**Selected text:**
★ ★ ★ ★ ★

If obesity is part of a global syndemic, then reversing the pandemic of obesity requires new thinking, new partners, and new approaches. The first step is to recognize and understand the complex systems and social forces that are driving the syndemic. The upcoming Southern Obesity Summit will provide an opportunity for obesity prevention practitioners and policy makers to reflect on their work through a systems lens, and explore the implications of the global syndemic on future collaborative action.
The theme for the 13th Annual Southern Obesity Summit is “Improving Systems to Promote Healthy People and Resilient Communities.” It sounds great, but what is it really all about? What’s different about this year?
The main difference is about “Improving Systems.” Almost 10 years ago, the National Academy of Science recognized the importance of taking a systems perspective to address the obesity epidemic. Since then there have been a number of books on systems approaches to health and obesity. The CDC and WHO have fostered learning about systems thinking. Some are advocating incorporating systems science in Healthy People 2030.
Just to be clear, this year’s SOS is not a systems thinking conference. It’s still about obesity prevention in the south. It will still have 16 state teams meeting to discuss coordinated regional action. Attendees from prior Summits should feel right at home in Oklahoma City.
However, our plenary sessions will offer opportunities to learn about obesity prevention through a systems thinking lens. This may be the first time many attendees will be exposed to systems thinking. Because systems approaches to obesity prevention involves collaboration across sectors and disciplines, we created tracks that align with the systems that drive the obesity epidemic. We’re increasing our outreach to maximize participation by nontraditional attendees such as prevention entrepreneurs.
While abstracts can focus on new tools, resources, or interventions, we are also interested in thought pieces and case studies that illustrate how systems phenomenon can thwart our best intentions. Stories that shed light on how to avoid delays and unintended consequences in designing and implementing obesity prevention interventions are especially welcome this year.
Texas Health Institute recommends this approach because of the urgency we see to reboot obesity prevention efforts in the US. Obesity is a global phenomenon, and it is important for practitioners who work locally to understand the national and global context of the systems that drive obesity—systems that often limit the effectiveness of their work. Moreover, as noted in a recent Lancet report, the obesity pandemic is driven by the same systems that drive under-nutrition and climate change, two other global phenomena. By tying these three pandemics as a “syndemic” the Lancet authors link the work of obesity prevention to the concerns of those working to address global hunger and climate change.

★ ★ ★ ★ ★

**Dataset excerpts:**
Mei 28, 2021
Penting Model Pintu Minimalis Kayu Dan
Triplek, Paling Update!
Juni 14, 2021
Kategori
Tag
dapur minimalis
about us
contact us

★ ★ ★ ★ ★

**Exercise requirements:**
1 > In the summit passage, what is the theme of the 13th Annual Southern Obesity Summit?
2 > The summit passage says the organizers created tracks that align with the systems that drive the obesity epidemic. Using the reason the passage gives, explain why they did so.
3 > Print the part of the summit passage between "The theme for" and "Healthy People 2030.", inclusive.

**Results of the exercise:**
1 > "Improving Systems to Promote Healthy People and Resilient Communities."

2 > Systems approaches to obesity prevention involve collaboration across sectors and disciplines. The tracks are arranged around the systems that drive the epidemic to reflect that.

3 >
The theme for the 13th Annual Southern Obesity Summit is “Improving Systems to Promote Healthy People and Resilient Communities.” It sounds great, but what is it really all about? What’s different about this year?
The main difference is about “Improving Systems.” Almost 10 years ago, the National Academy of Science recognized the importance of taking a systems perspective to address the obesity epidemic. Since then there have been a number of books on systems approaches to health and obesity. The CDC and WHO have fostered learning about systems thinking. Some are advocating incorporating systems science in Healthy People 2030.